Sianecki i Miecugow nie muszą martwić się o pracę
Fani "Szkła kontaktowego" nie wyobrażają sobie programu bez prowadzących - Grzegorza Miecugowa i Tomasza Sianeckiego - i ich stałych gości: Tomasza Jachimka, Krzysztofa Daukszewicza, Marka Przybylika, Marii Czubaszek, Artura Andrusa, Wojciecha Zimińskiego, Grzegorza Markowskiego czy Jerzego Iwaszkiewicza. To właśnie na komentarze tych satyryków niektórzy widzowie czekają najbardziej.
A ilu jest odbiorców programu? Jak pokazują dane oglądalności, obecnie jest ich mniej niż dekadę temu. W okresie szczytowej popularności, "Szkło..." przyciągało przed telewizory ponad pół miliona Polaków. Od kilku lat widownia utrzymuje się na poziomie ok. 360 tys. osób. Warto jednak pamiętać, że program ma już dziesięć lat, a stali odbiorcy są najlepszym dowodem na to, że nie przejadł się widzom.

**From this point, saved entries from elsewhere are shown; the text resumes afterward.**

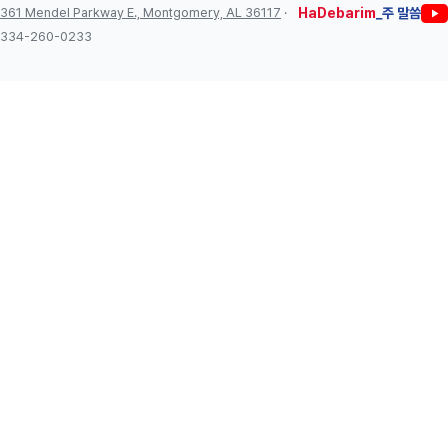
361 Mendel Parkway E., Montgomery, AL 36117
·
HaDebarim
_주 말씀
334-260-0233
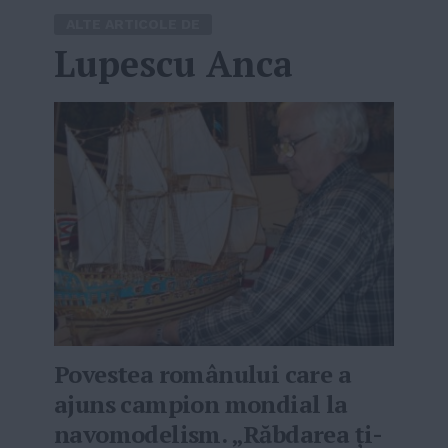
ALTE ARTICOLE DE
Lupescu Anca
Povestea românului care a
ajuns campion mondial la
navomodelism. „Răbdarea ţi-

Nikt nie ma chyba jednak wątpliwości, że "Szkło kontaktowe" nie miałoby racji bytu, gdyby nie nasza polska codzienność, która wciąż dostarcza twórcom programu wdzięcznych tematów. Tak długo, jak politycy będą autorami kuriozalnych wypowiedzi czy zachowań, tak długo duet Miecugow i Sianecki będzie mieć pracę.